Laszlo Parragh's complaints are seen a worrying sign that Hungary is not prepared to face reality, coming after the country is struggling to raise debt, saw the forint drop to new two-year lows the previous week, and was put on review for a downgrade to junk status by two of three main ratings agencies. His words also suggest that more measures form the government that could hurt investors and banks might yet emerge.
Parragh complained to Magyar Hirlap in an interview published on November 14 that the country's economic and financial position is in much better shape than the financial markets give it credit for, and said that some simply want to punish the country. He said Hungary had made "far greater strides than the world recognized," the MTI newswire reported Parragh as telling the daily.
Whilst Hungary's economy has indeed made a reasonable recovery, the rating agencies Standard & Poor's and Fitch Ratings are not alone in having warned the country over the past couple of months that its policies - which include breaking with the International Monetrary Fund programme it secured in 2008, special taxes on several sectors, and making the banks shoulder huge losses on the foreign exchange debt of mortgage borrowers - are likely to damage growth, confidence and relations with international investors.
Although Hungary enjoyed a good start to the year, with strong export demand from the Eurozone bringing about a return to growth after a painful recession, recent news has been much bleaker. As early expectations of continued strong demand from Germany were dashed, growth forecasts have been revised sharply down: in the spring, the European Commission forecast growth well above 2% for 2011 and 2012; in its latest outlook, it expects growth of just 1.5% this year and only 0.5% in 2012.
Of course, it never does any harm for populist governments to cultivate a little paranoia and Parragh promptly obliged by suggesting foreign investors and a section of international finance are "hungry for revenge" and want to punish Hungary. "Those who have been the losers of the past year-and-a-half of the government's decisions - certain banks, financial investors, retail chains, energy multinationals - now see us as being in trouble," he said.

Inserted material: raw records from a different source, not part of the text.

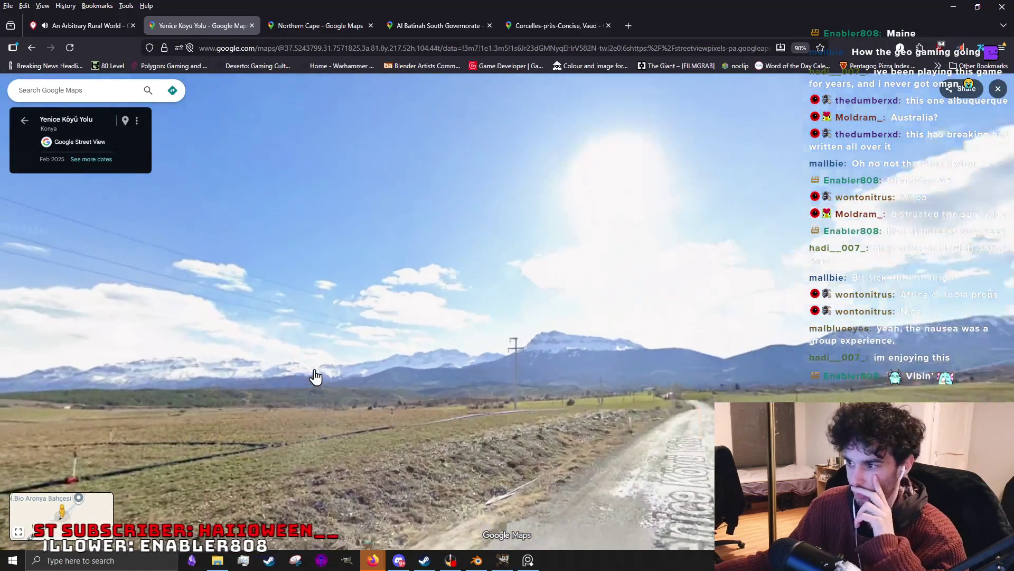
pyautogui.scroll(2, 528, 414)
pyautogui.moveTo(528, 414); pyautogui.dragTo(391, 401)
pyautogui.moveTo(477, 268); pyautogui.dragTo(312, 298)
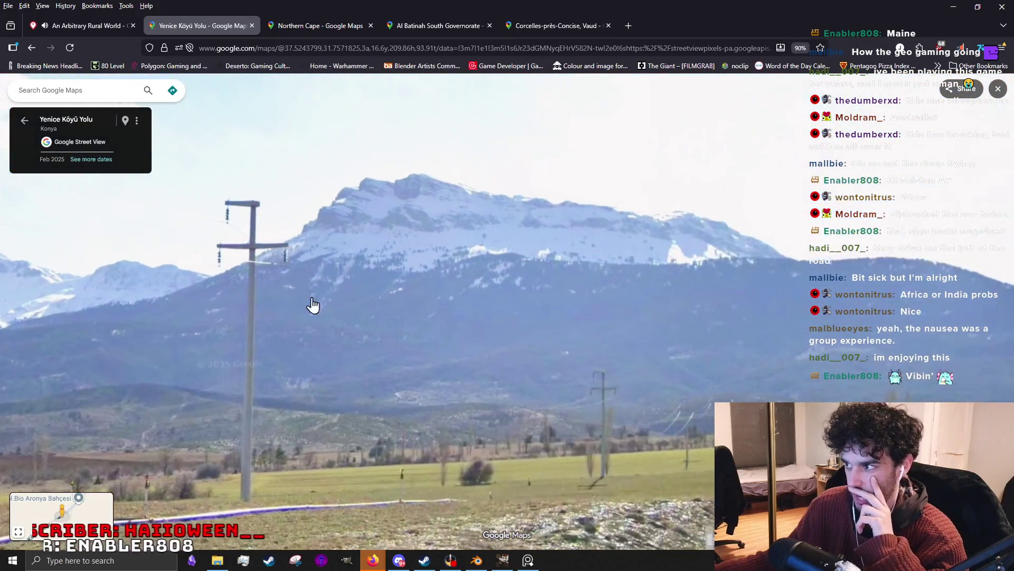
pyautogui.scroll(-2, 441, 380)
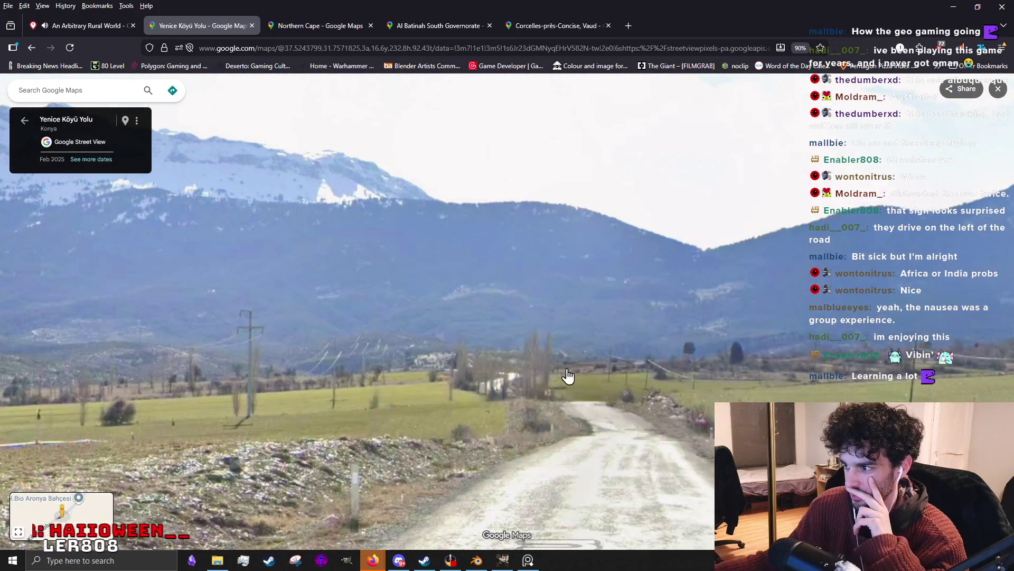
pyautogui.click(565, 444)
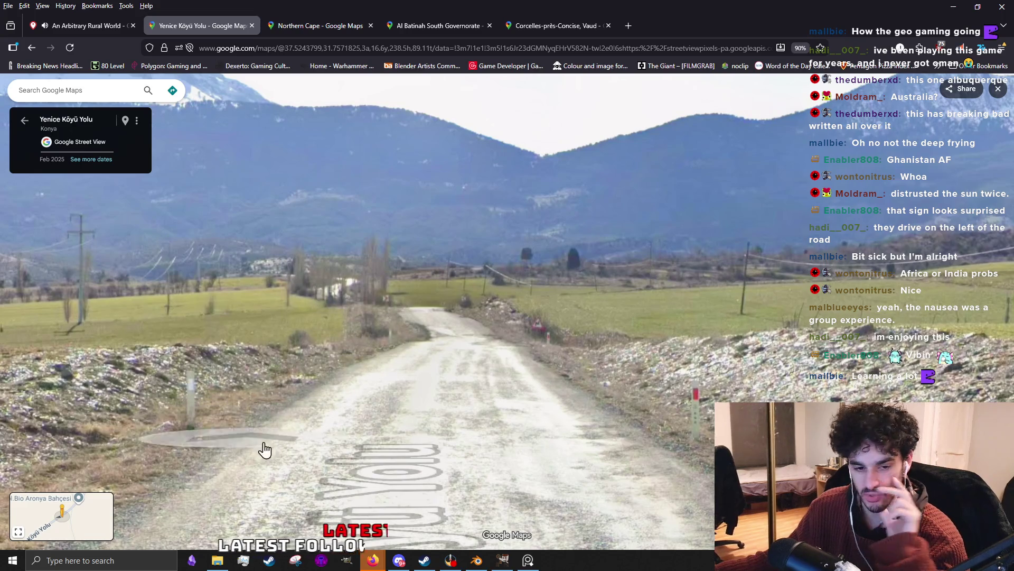
pyautogui.scroll(-3, 368, 391)
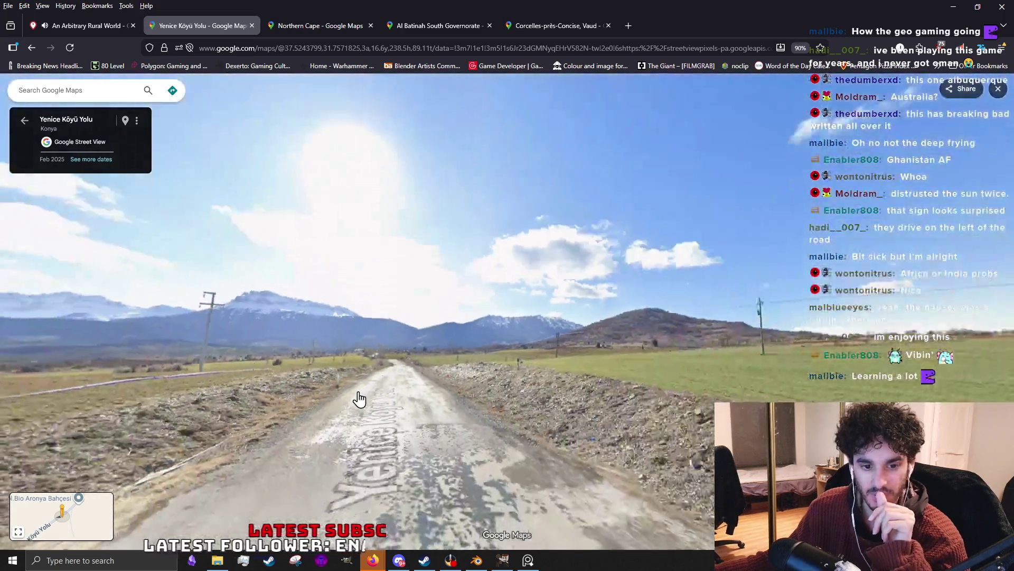
# Glance at the game results, continue down the road turning toward the mountains, then return to the round 1 results.
pyautogui.click(81, 37)
pyautogui.click(186, 32)
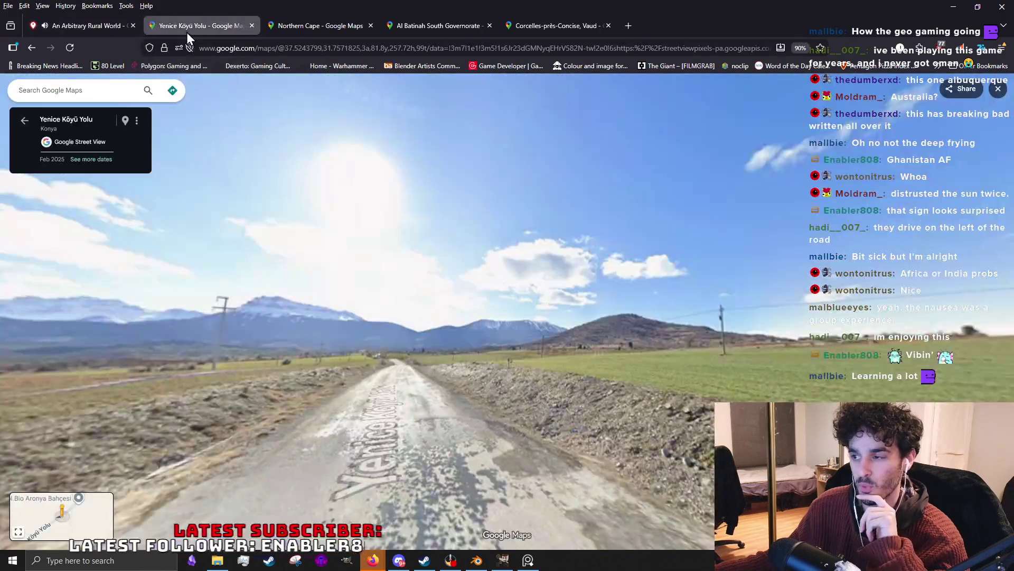
pyautogui.click(473, 393)
pyautogui.moveTo(275, 356); pyautogui.dragTo(605, 328)
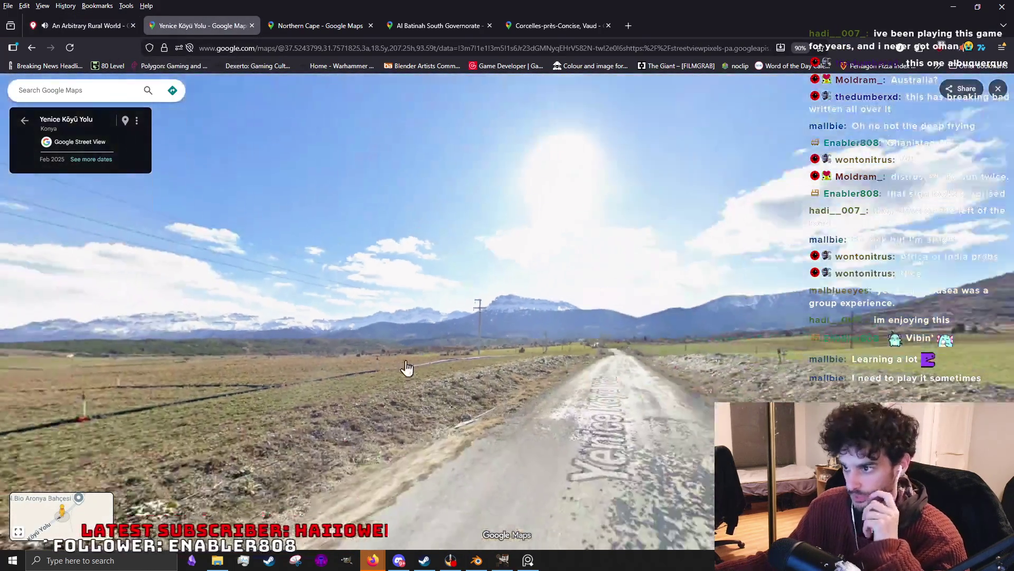
pyautogui.moveTo(407, 367); pyautogui.dragTo(760, 357)
pyautogui.scroll(2, 515, 397)
pyautogui.moveTo(334, 369)
pyautogui.mouseDown()
pyautogui.moveTo(517, 367)
pyautogui.moveTo(347, 328)
pyautogui.mouseUp()
pyautogui.scroll(-2, 325, 364)
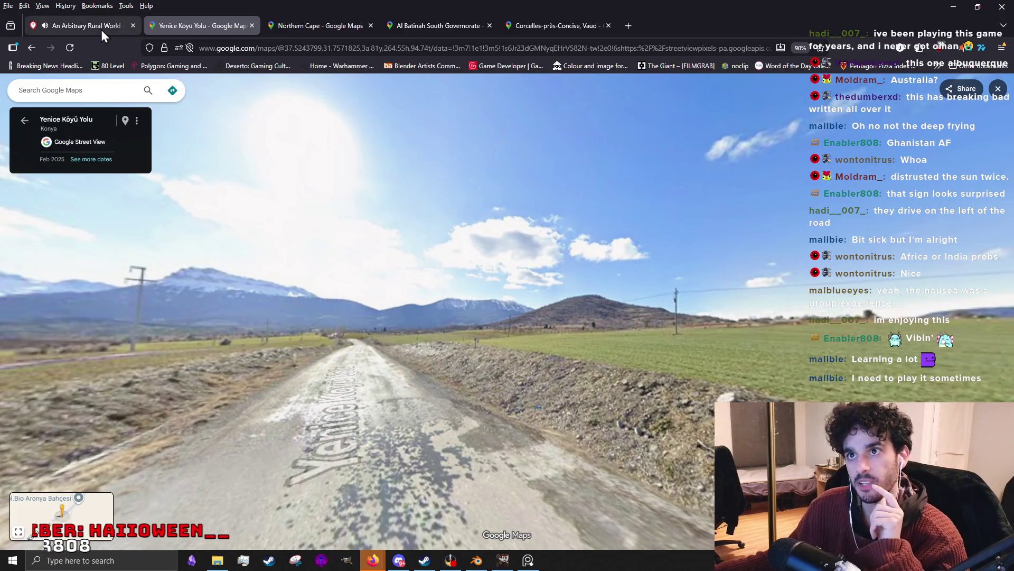
pyautogui.click(100, 29)
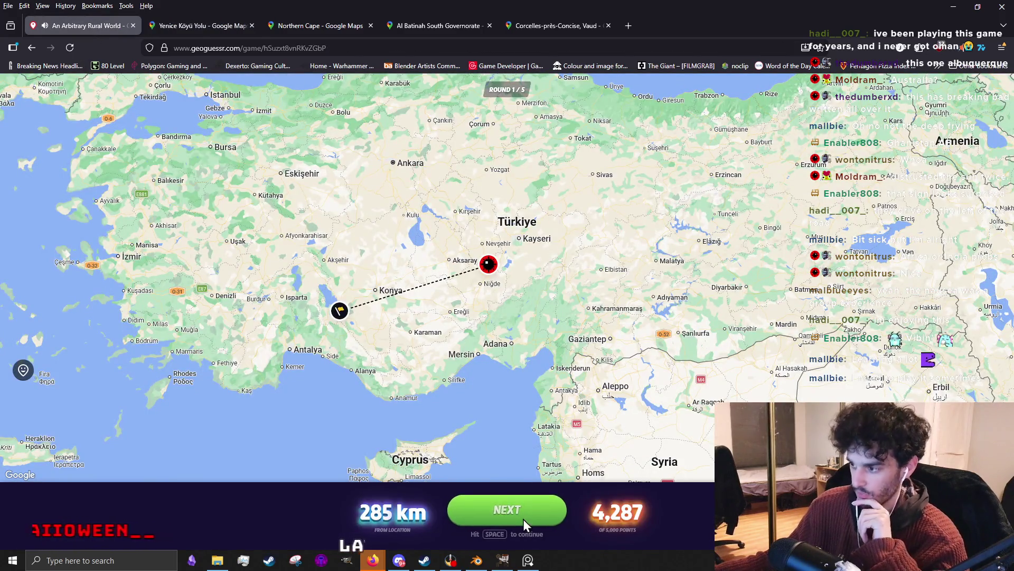
# Start round 2 and survey the fenced hillside road and valley before moving to the next panorama.
pyautogui.click(523, 512)
pyautogui.moveTo(537, 359); pyautogui.dragTo(896, 294)
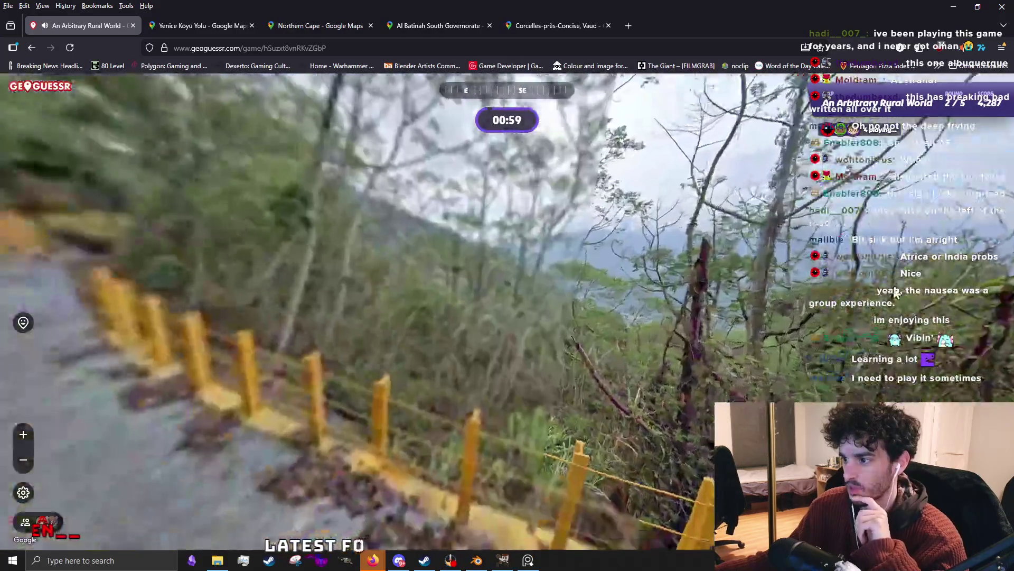
pyautogui.moveTo(620, 318); pyautogui.dragTo(703, 364)
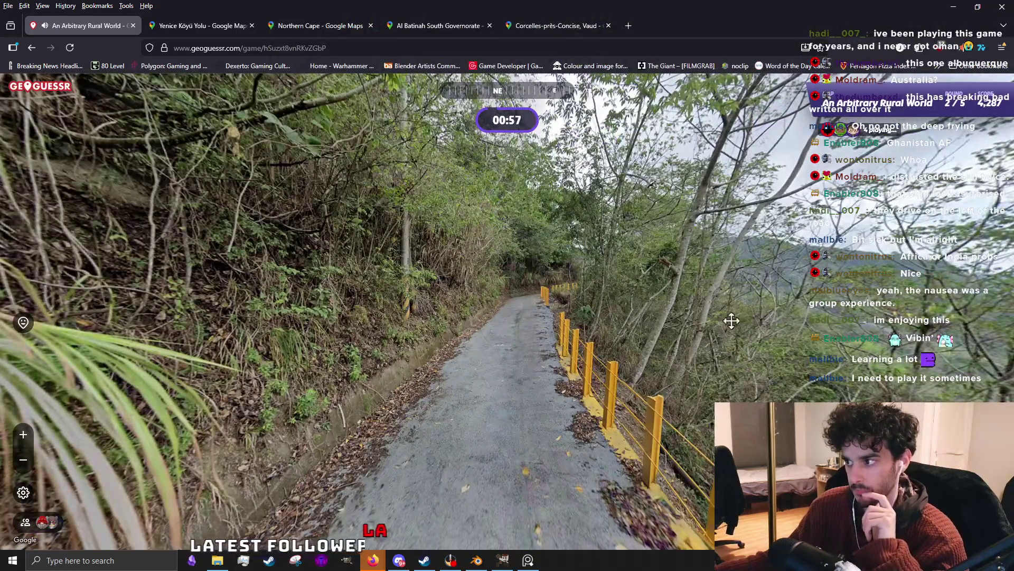
pyautogui.moveTo(776, 311); pyautogui.dragTo(302, 311)
pyautogui.moveTo(478, 351); pyautogui.dragTo(266, 238)
pyautogui.moveTo(712, 300)
pyautogui.mouseDown()
pyautogui.moveTo(500, 388)
pyautogui.moveTo(706, 320)
pyautogui.mouseUp()
pyautogui.moveTo(621, 349)
pyautogui.mouseDown()
pyautogui.moveTo(386, 410)
pyautogui.moveTo(621, 428)
pyautogui.moveTo(119, 428)
pyautogui.mouseUp()
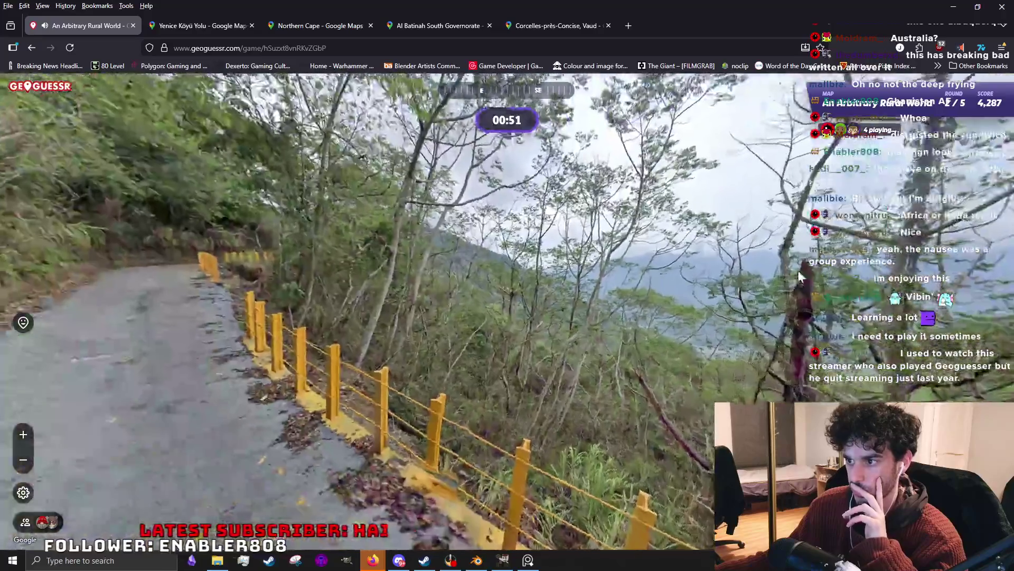
pyautogui.press('Left')
pyautogui.press('Left')
pyautogui.press('Left')
pyautogui.press('Left')
pyautogui.press('Left')
pyautogui.press('Left')
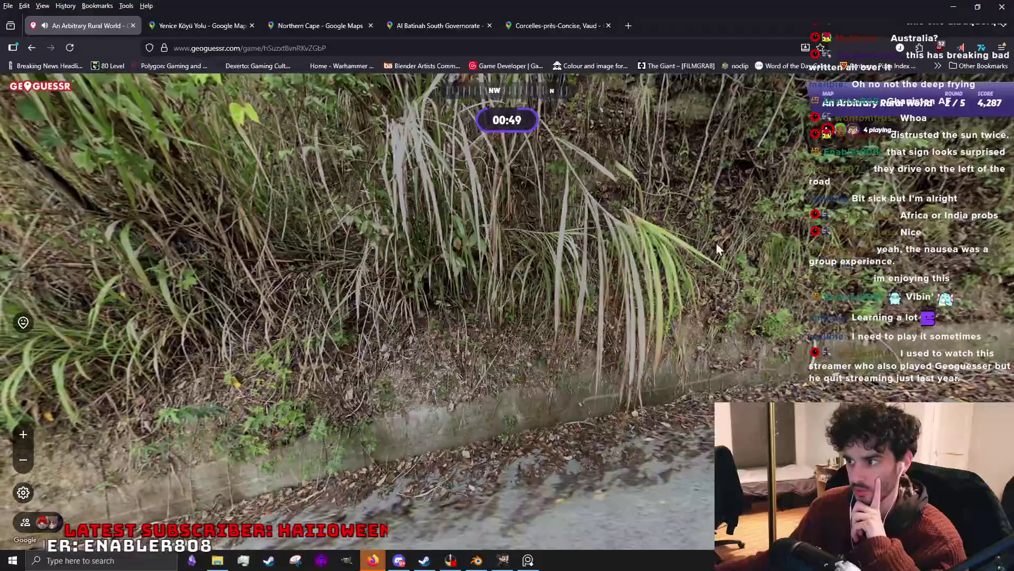
pyautogui.moveTo(736, 256); pyautogui.dragTo(403, 413)
pyautogui.click(593, 381)
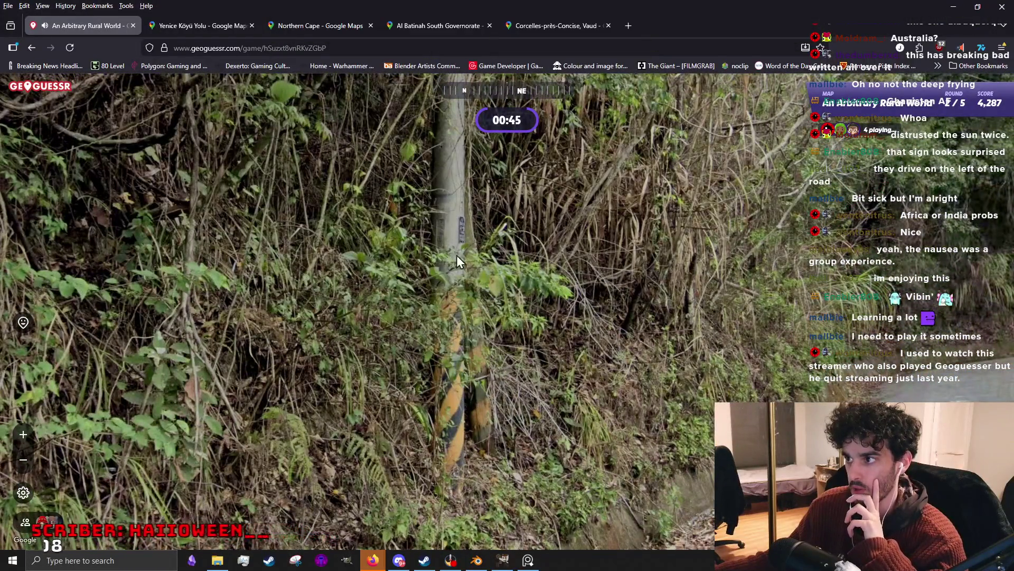
pyautogui.scroll(1, 450, 267)
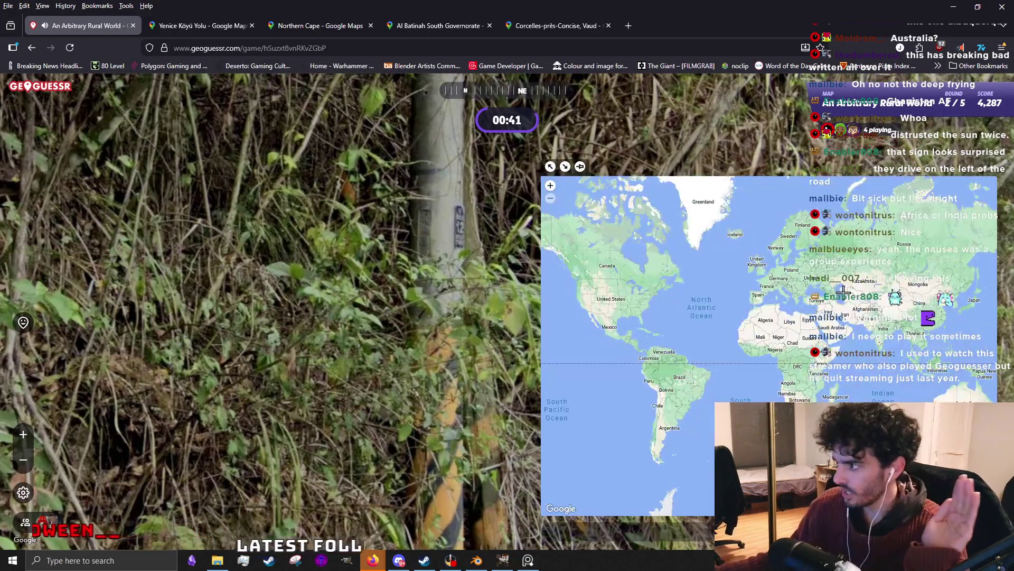
pyautogui.scroll(1, 834, 292)
pyautogui.scroll(1, 835, 292)
# Shift the guess map toward Asia and inspect the hillside road's yellow railings, vegetation and branches.
pyautogui.moveTo(835, 292); pyautogui.dragTo(778, 398)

Those "victims" of the government, alongside many analysts, have warned that the governement's measures are likely to hold back investment, and in particular, the worry is that the early forex mortgage repayment scheme will stymie lending growth from banks whose Western European parents are already facing huge capital needs at home. Asked about the potential effect on the economy of slowing lending, Parragh said the money markets were not working well elsewhere either. "The government must intervene here ..." he said, without elaborating.
It was only a week ago that the government pulled back from threats to implement further measures intended to reduce houselhold's forex-denominated debt - which it says represents the biggest challenge to the country's macro-economic situation - and agreed instead to listen to the banks before announcing any moves. The worry is that should the authorities adopt too stringent a siege mentality, then they could well go on the warpath once more.